The urn model is a simple abstraction that can be helpful for understanding variation. This model sets up a container (an urn, which is like a vase or a bucket) full of identical marbles that have been labeled, and we use the simple action of drawing marbles from the urn to reason about sampling schemes, randomized controlled experiments, and measurement error. For each of these types of variation, the urn model helps us estimate the size of the variation using either probability or simulation (see Chapter 3). The example of selecting Wikipedia contributors to receive an informal award provides two examples of the urn model.
Recall that for the Wikipedia experiment, 200 contributors were selected at random from 1,440 top contributors. These 200 contributors were then split, again at random, into two groups of 100 each. One group received an informal award and the other didn’t. Here’s how we use the urn model to characterize this process of selection and splitting:
Imagine an urn filled with 1,440 marbles that are identical in shape and size, and written on each marble is one of the 1,440 Wikipedia usernames. (This is the access frame.)
Mix the marbles in the urn really well, select one marble, and set it aside.
Repeat the mixing and selecting of the marbles to obtain 200 marbles.
The marbles drawn form the sample. Next, to determine which of the 200 contributors receive awards, we work with another urn:
In a second urn, put in the 200 marbles from the preceding sample.

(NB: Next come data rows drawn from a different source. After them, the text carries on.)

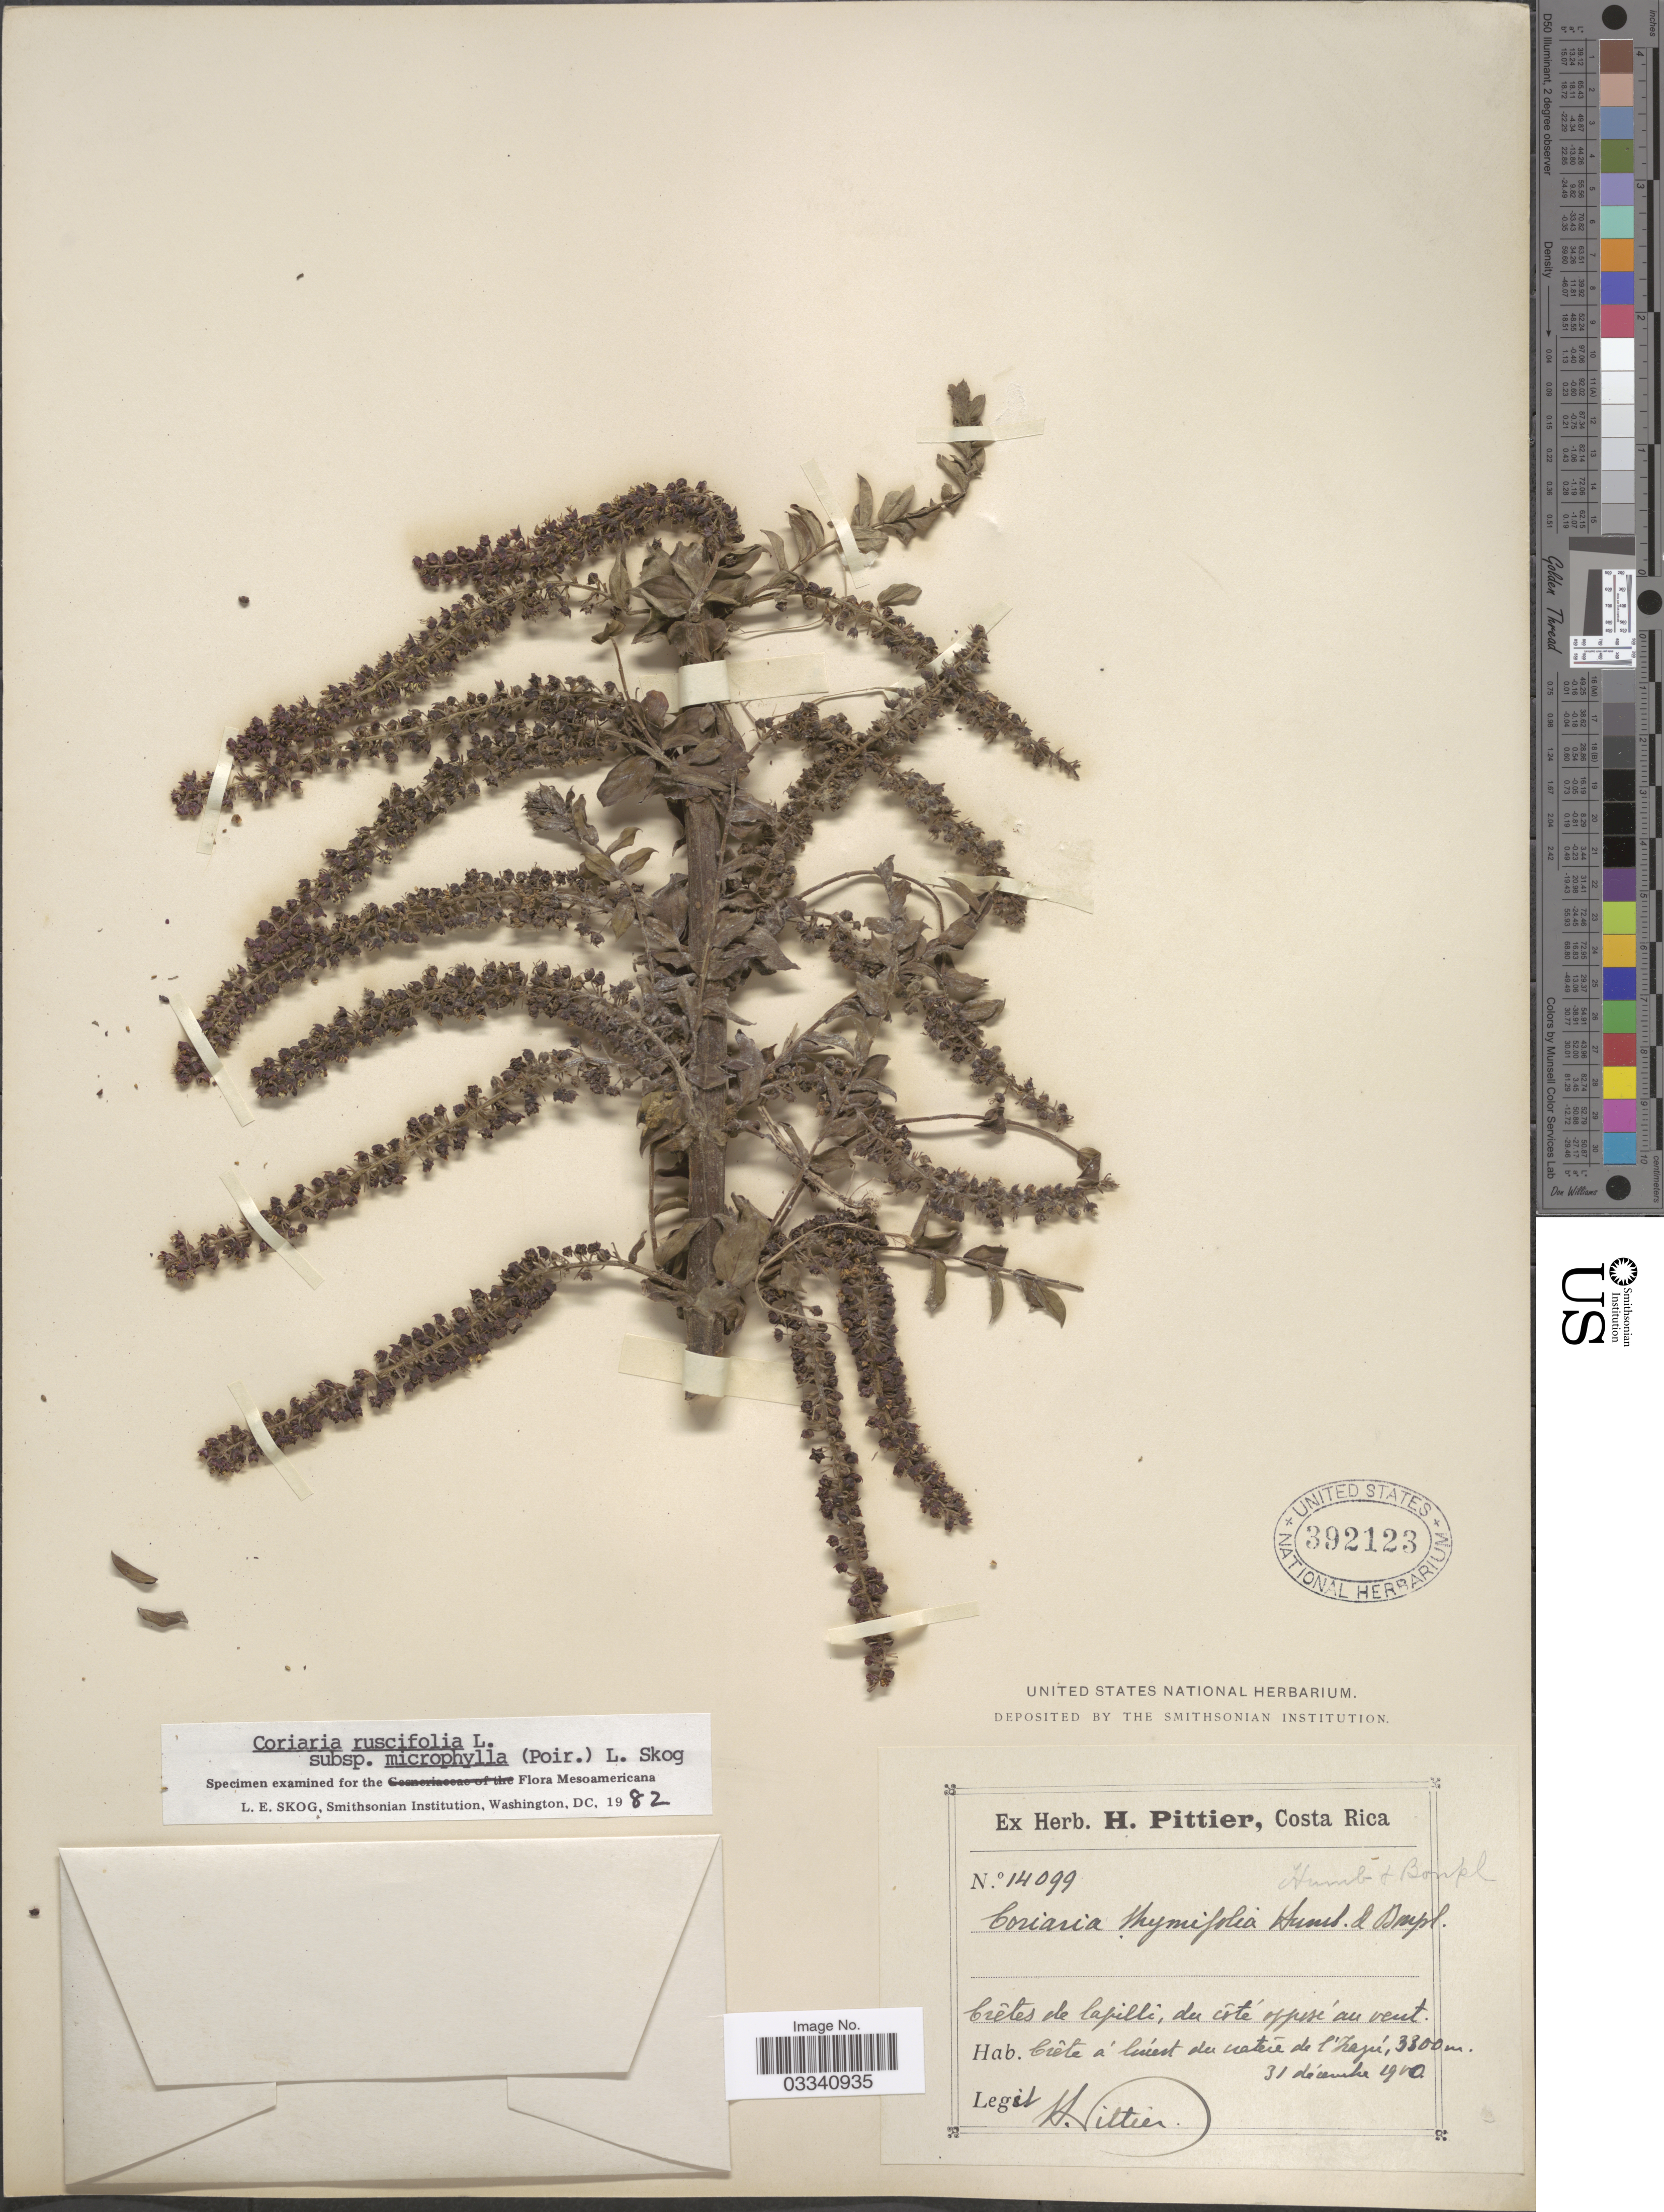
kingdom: Plantae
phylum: Tracheophyta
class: Magnoliopsida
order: Cucurbitales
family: Coriariaceae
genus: Coriaria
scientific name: Coriaria ruscifolia subsp. microphylla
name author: (Poir.) L.E. Skog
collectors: H. F. Pittier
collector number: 14099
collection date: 1910-12-31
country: Costa Rica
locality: Crête á l'ouest des crateré de l'Irazú [west ridge of crater of the Irazu]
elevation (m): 3300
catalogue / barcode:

Mix these marbles well, select one marble, and set it aside.
Repeat, choosing 100 marbles. That is, choose marbles one at a time, mixing in between, and setting the chosen marble aside.
The 100 drawn marbles are assigned to the treatment group and correspond to the contributors who receive an award. The 100 left in the urn form the control group and receive no award.
Both the selection of the sample and the choice of award recipients use a chance mechanism. If we were to repeat the first sampling activity again, returning all 1,440 marbles to the original urn, then we would most likely get a different sample. This variation is the source of sampling variation. Likewise, if we were to repeat the random assignment process again (keeping the sample of 200 unchanged), then we would get a different treatment group. Assignment variation arises from this second chance process.
The Wikipedia experiment provided an example of both sampling and assignment variation. In both cases, the researcher imposed a chance mechanism on the data collection process. Measurement error can at times also be considered a chance process that follows an urn model. For example, we can characterize the measurement error of the CO2 monitor at Mauna Loa in this way.
If we can draw an accurate analogy between variation in the data and the urn model, the urn model provides us the tools to estimate the size of the variation (see Chapter 3). This is highly desirable because we can give concrete values for the variation in our data. However, it’s vital to confirm that the urn model is a reasonable depiction of the source of variation. Otherwise, our claims of accuracy can be seriously flawed. Knowing as much as possible about data scope, including instruments and protocols and chance mechanisms used in data collection, is needed to apply these urn models.